→ **TEXT SEGMENT**
October 24


Marjorie Stewart Joyner (October 24, 1896 – December 27, 1994) graduated from A.B. Molar Beauty School in Chicago in 1916, the first African American to do so. She briefly operated her own salon on South State Street before joining Madame C. J. Walker's company, traveling in sales and training beauticians across the country. She eventually supervised 200 salons, and was a member of the board of directors. During this time she devised a multi-rod permanent wave device that could be used to either straighten or curl hair, becoming one of the first African American women to hold a patent. She was a founder of a professional association for beauty school owners and teachers now known as Alpha Chi Pi Omega and of the National Council of Negro Women. She was as an advisor to the Democratic National Committee in the 1940s, and advised several New Deal agencies trying to reach out to black women. In the Chicago area she chaired the Chicago Defender Charities as well as the Bud Billiken Parade. She fulfilled a lifelong goal in 1974 at the age of 77 by graduating from Bethune-Cookman University with a degree in psychology.

Birthdays

Saunders Terrell, better known as Sonny Terry (October 24, 1911 - March 11, 1986) was a blind Piedmont blues musician known for his energetic blues harmonica style, which frequently included vocal whoops and hollers, and imitations of trains and fox hunts, often working with Brownie MdGhee throughout his career. In 1938 Terry was invited to play at Carnegie Hall for the first From Spirituals to Swing concert, and later that year he recorded for the Library of Congress.  He was in the 1947 original cast of the Broadway musical comedy Finian's Rainbow and also appeared in the film The Color Purple, directed by Steven Spielberg. With McGhee, he appeared in the 1979 Steve Martin comedy The Jerk.

 Graham Brown (born Robert Elwood Brown, October 24, 1924 - December 13, 2011) attended Howard University where he earned a BA in theater, and studied method acting at the Actors Studio in New York. He began his career as a Shakespearean actor at the Guthrie Theater and was an original member of the Negro Ensemble Company (NEC), appearing in many NEC productions including Ceremonies in Dark Old Men and The River Niger. On television he played a judge and a minister on “Law and Order,” recurred on “Days of Our Lives” and a school principal on “Sanford and Son.” His film roles included Spike Lee’s “Malcolm X” and “Clockers” as well as “The Muppets Take Manhattan,” in which he played Mr. Wrightson, the irritable department store manager.

Kweisi Mfume (born Frizzell Gerald Gray; October 24, 1948) has served on the Baltimore City Council (1978-1986), in the U.S. House of Representatives (1987-1996) where he was chair of the Congressional Black Caucus for one term, and as President of the NAACP (1996-2004). Since 2013 he has been Board Chairman of his undergrad alma mater, Morgan State University. Mfume also holds a Master of Liberal Arts degree from Johns Hopkins. In the early 1970s, he legally changed his name to Kweisi Mfume, a name from Ghana that translates to "Conquering Son of Kings".

Stored data entries

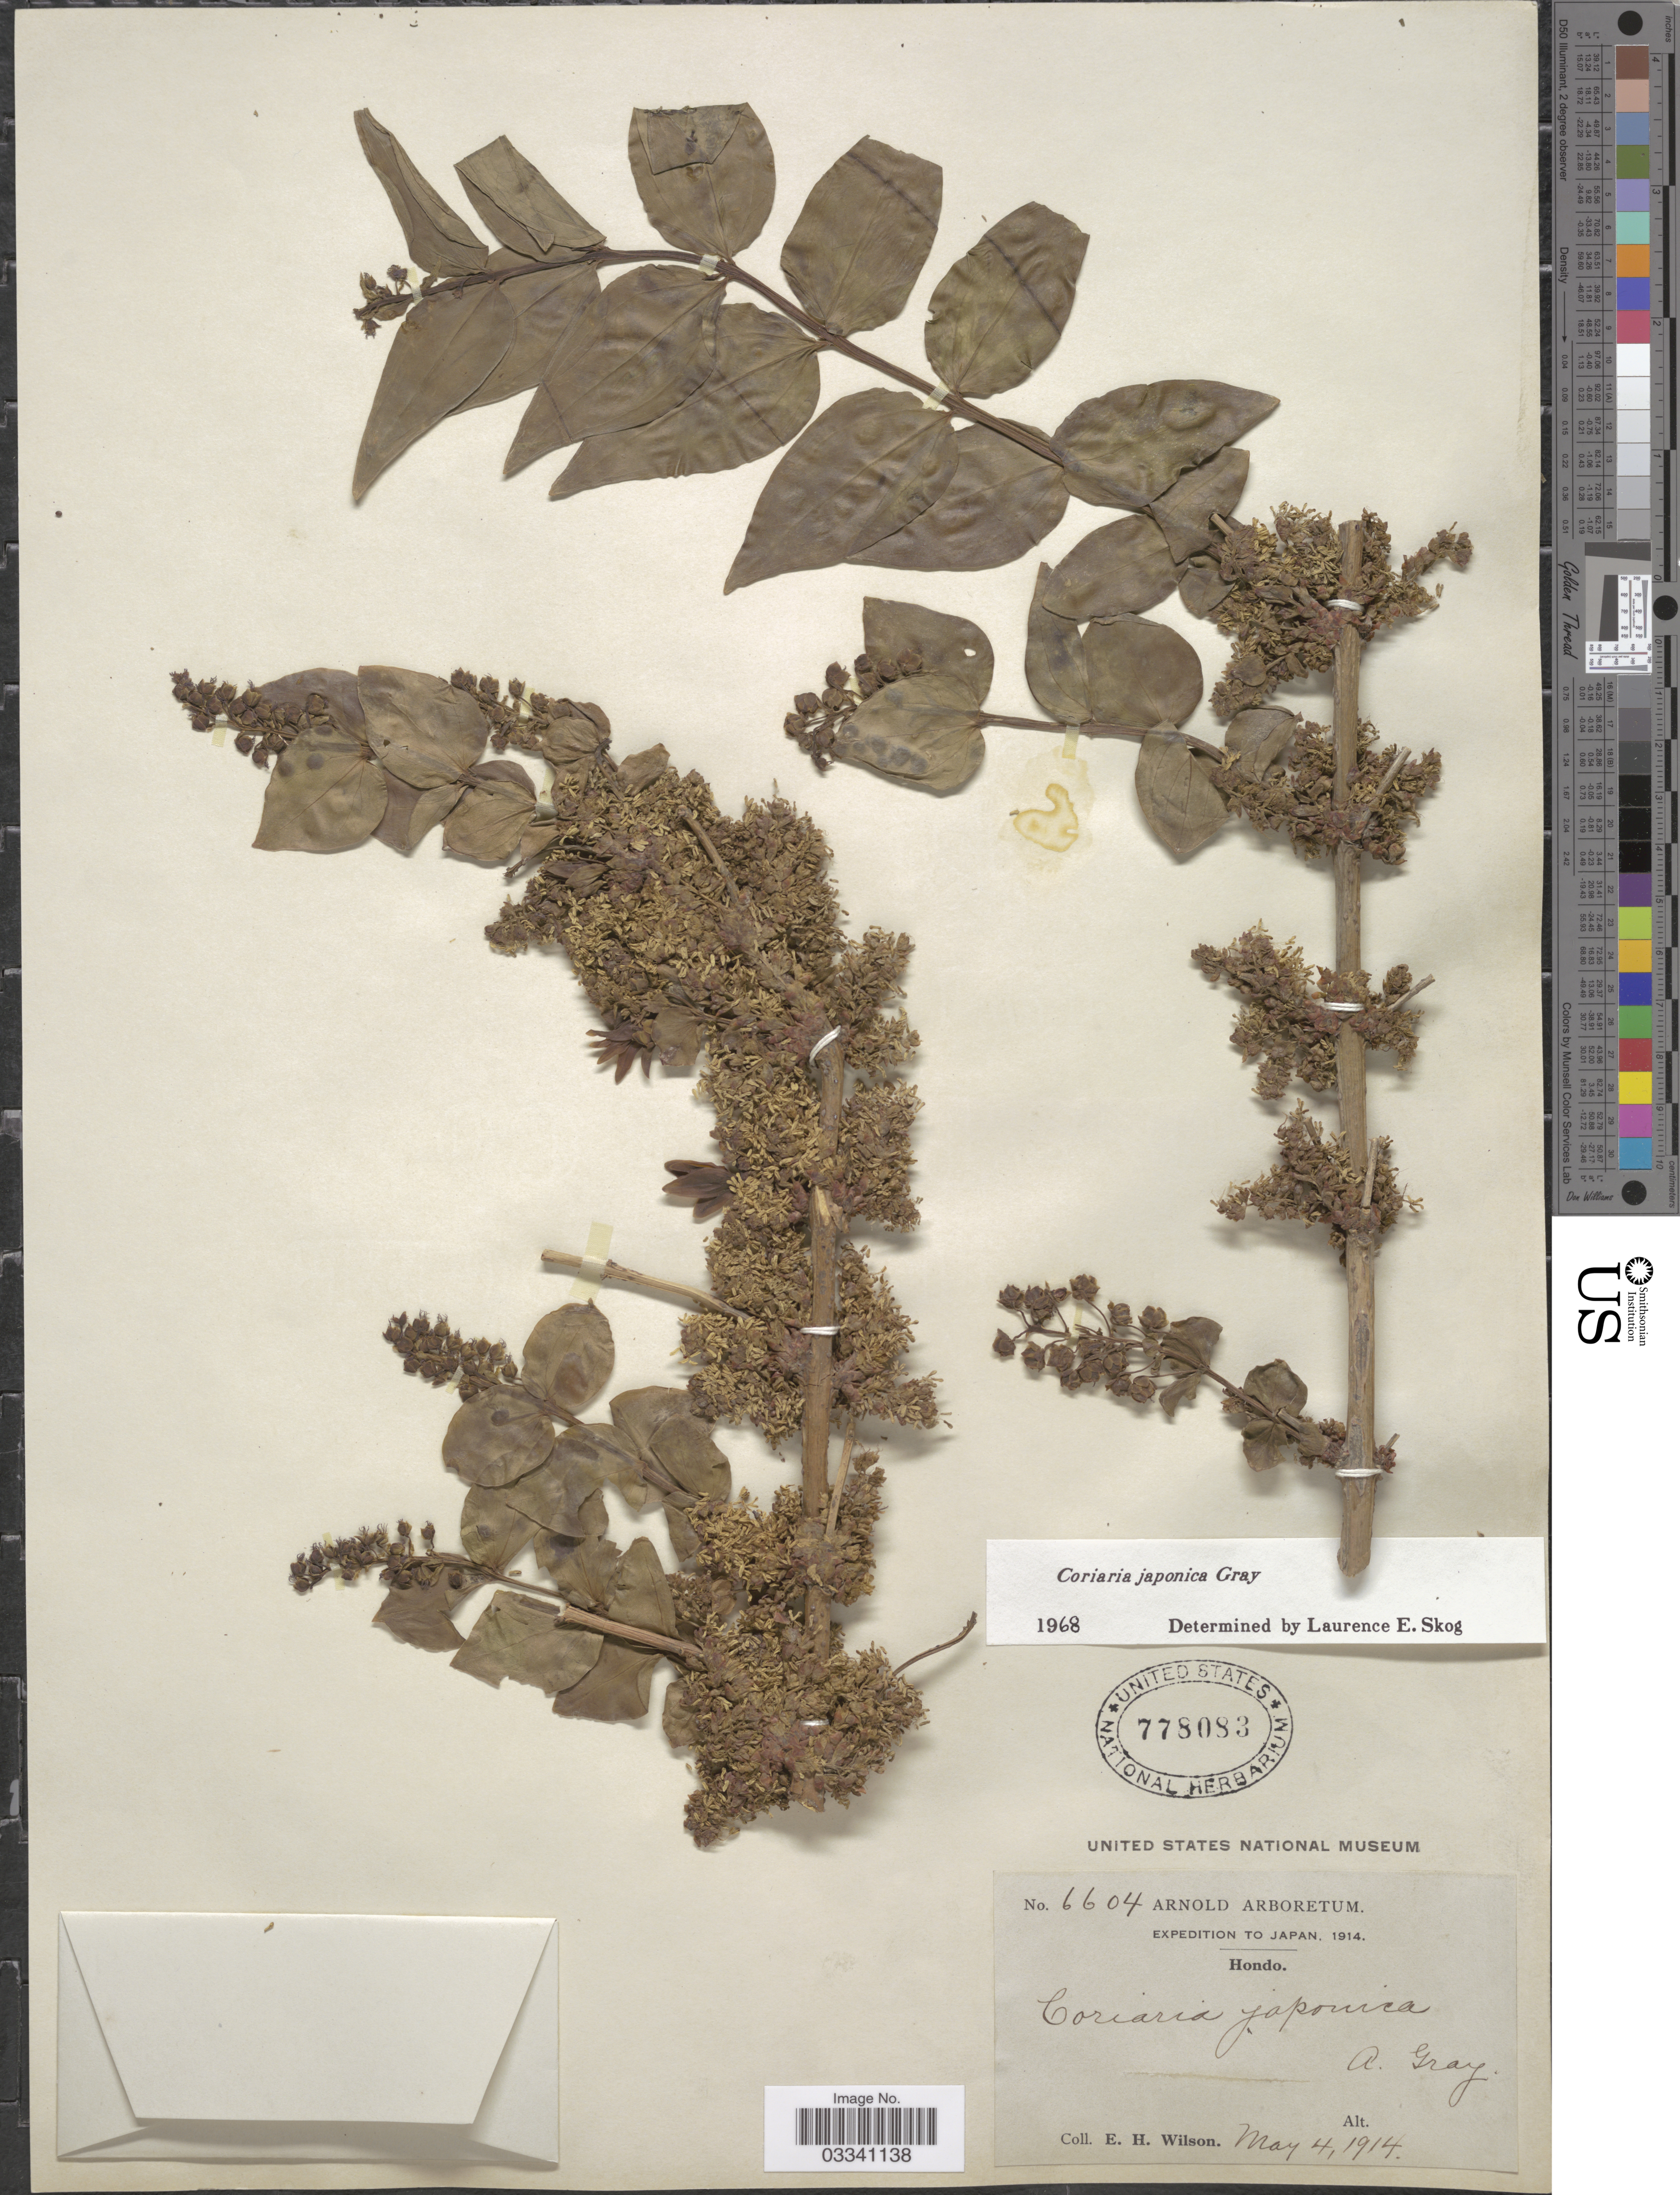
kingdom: Plantae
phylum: Tracheophyta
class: Magnoliopsida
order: Cucurbitales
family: Coriariaceae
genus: Coriaria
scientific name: Coriaria japonica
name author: A. Gray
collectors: E. Wilson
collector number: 6604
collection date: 1914-05-04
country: Japan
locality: Hondo.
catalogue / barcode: US 778083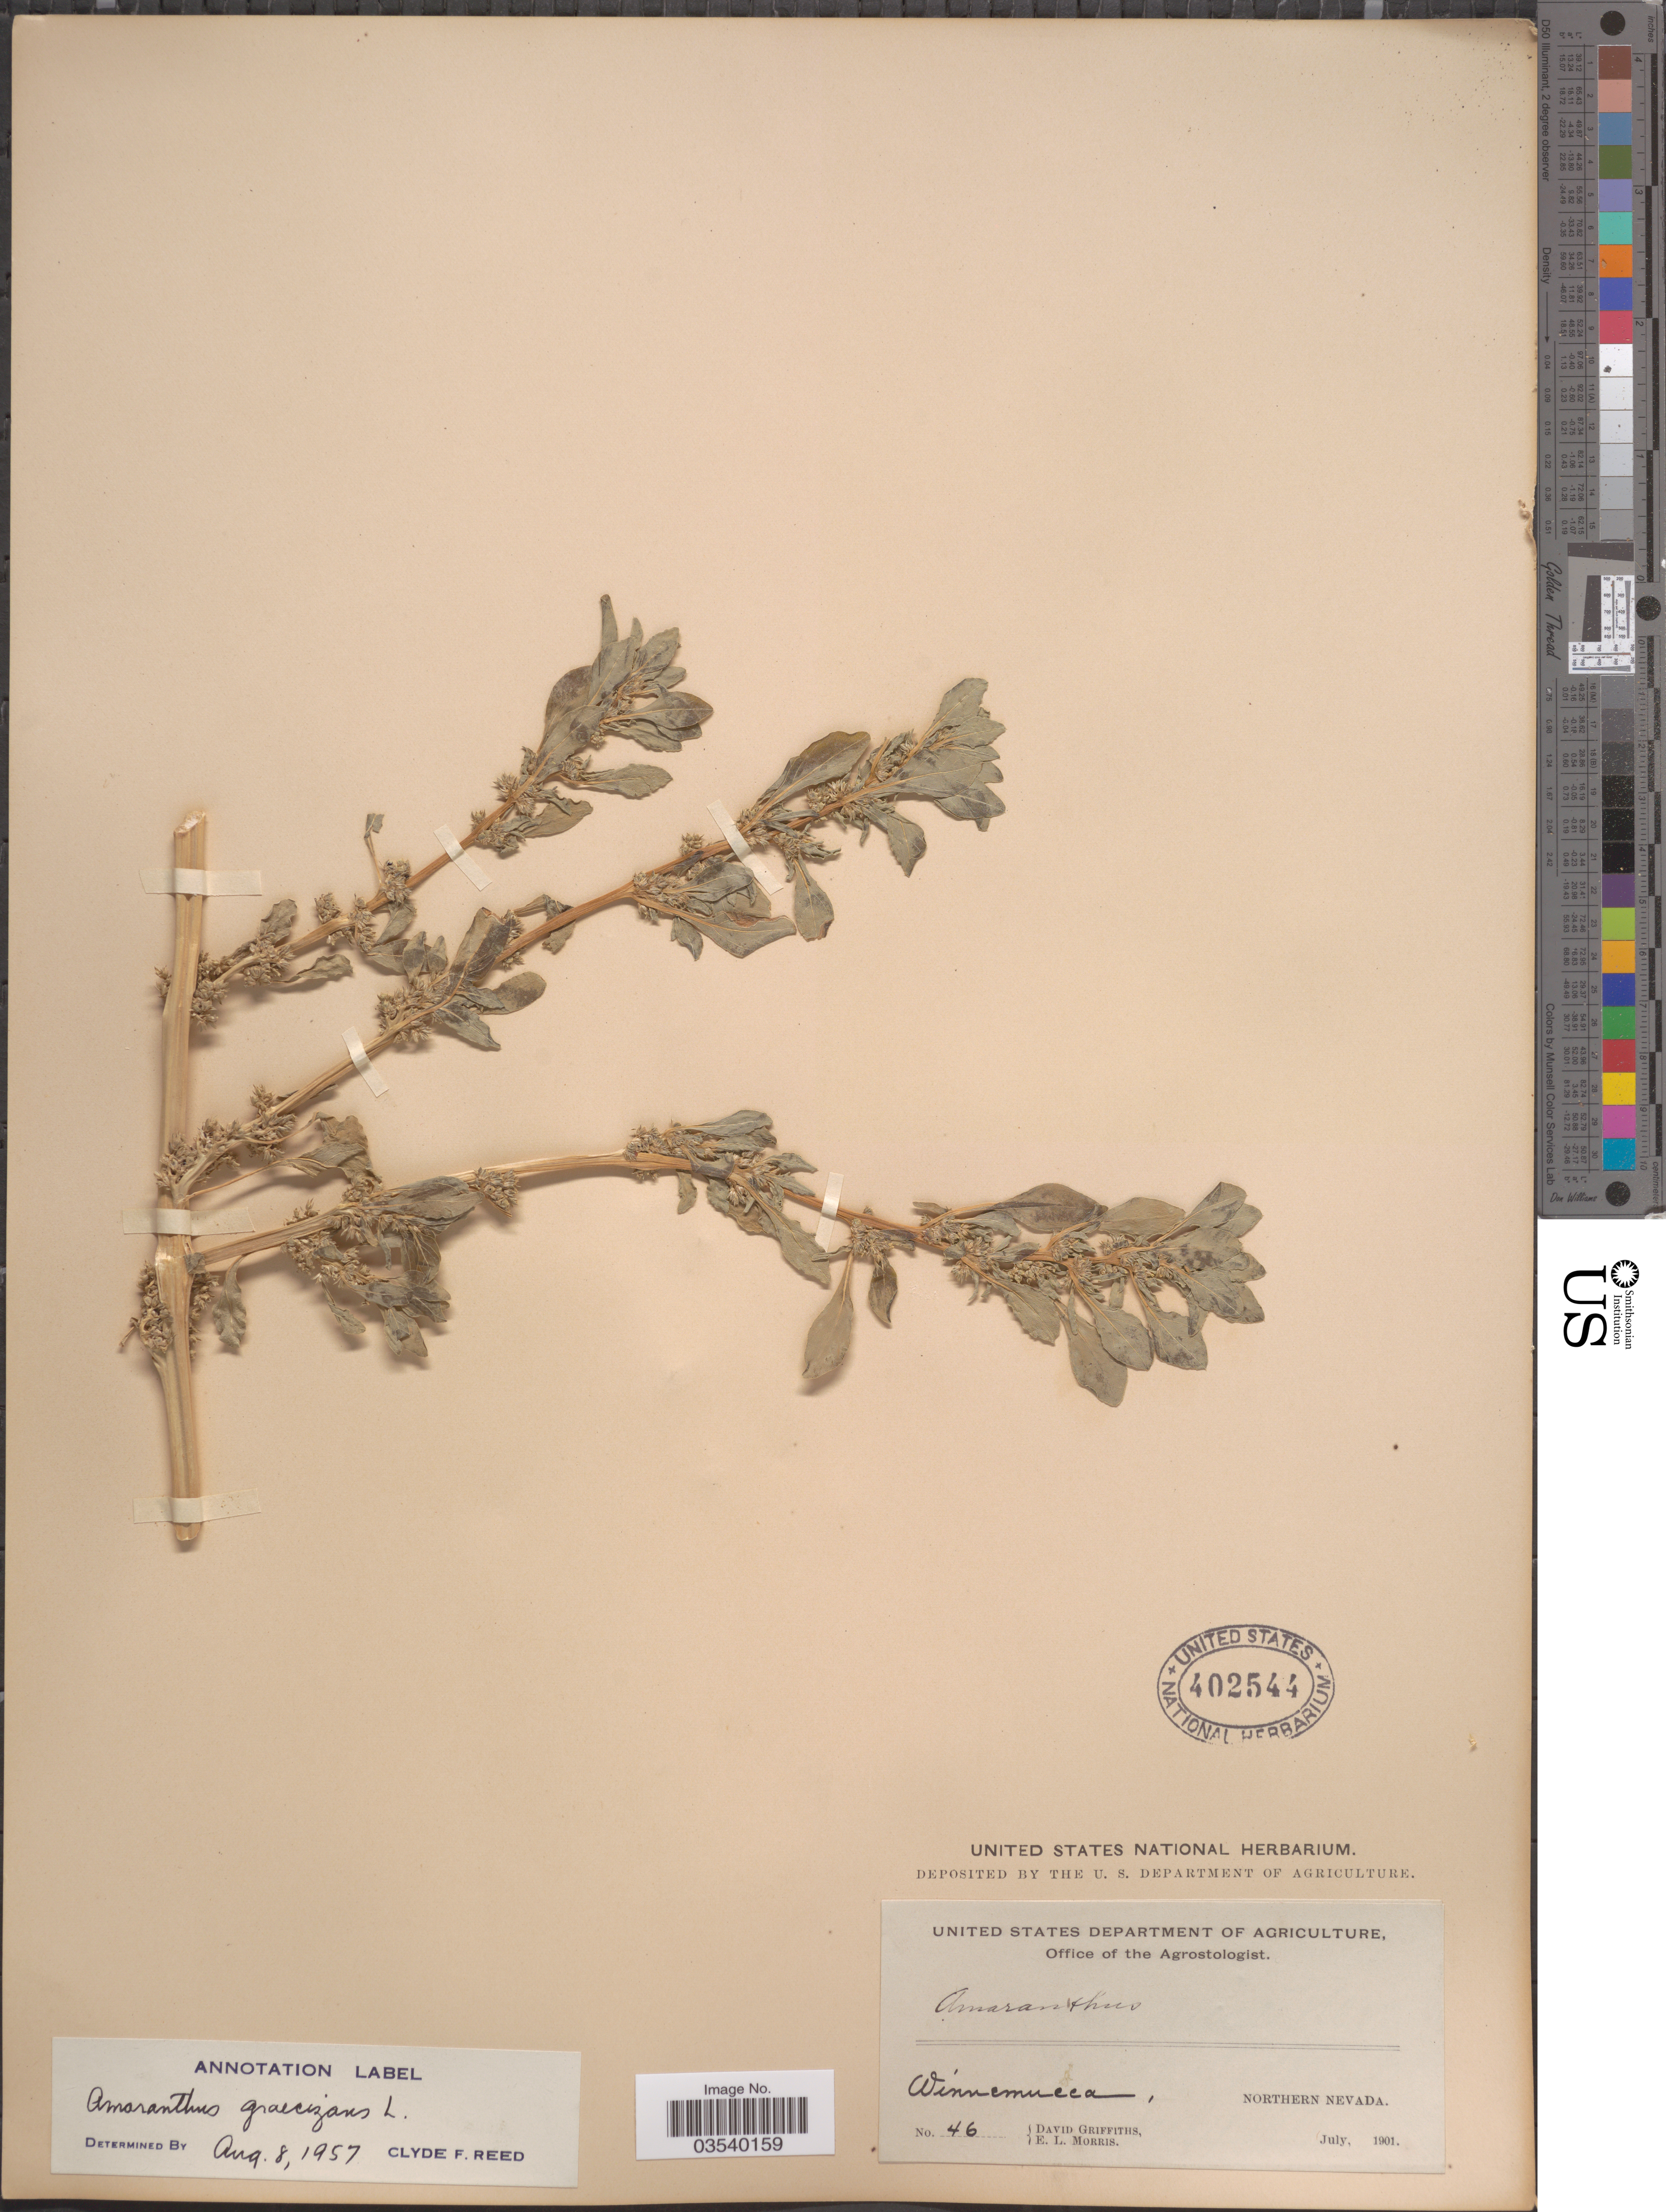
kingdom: Plantae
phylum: Tracheophyta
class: Magnoliopsida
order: Caryophyllales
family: Amaranthaceae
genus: Amaranthus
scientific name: Amaranthus blitoides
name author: S. Watson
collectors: D. Griffiths & E. Morris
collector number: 46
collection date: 1901-07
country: United States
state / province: Nevada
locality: Winnemucca. Northern Nevada.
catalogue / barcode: US 402544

→ **LIST OF TASKS**
(A) Repeat the part of the October 24 text that opens with the words containing "Saunders Terrell, better" and closes with "comedy The Jerk.".
(B) Using the October 24 text, decide whether each statement agrees with it, and support each yes or no with the deciding words quoted from the text. (i) Marjorie Stewart Joyner earned a psychology degree from Bethune-Cookman University at the age of 77. (ii) Graham Brown earned a BA in theater at Howard University. (iii) Kweisi Mfume chaired the Congressional Black Caucus for two terms.

→ **RESPONSES PER TASK**
(A)
Saunders Terrell, better known as Sonny Terry (October 24, 1911 - March 11, 1986) was a blind Piedmont blues musician known for his energetic blues harmonica style, which frequently included vocal whoops and hollers, and imitations of trains and fox hunts, often working with Brownie MdGhee throughout his career. In 1938 Terry was invited to play at Carnegie Hall for the first From Spirituals to Swing concert, and later that year he recorded for the Library of Congress.  He was in the 1947 original cast of the Broadway musical comedy Finian's Rainbow and also appeared in the film The Color Purple, directed by Steven Spielberg. With McGhee, he appeared in the 1979 Steve Martin comedy The Jerk.

(B)
(i) Yes: "She fulfilled a lifelong goal in 1974 at the age of 77 by graduating from Bethune-Cookman University with a degree in psychology."
(ii) Yes: "attended Howard University where he earned a BA in theater"
(iii) No: "where he was chair of the Congressional Black Caucus for one term"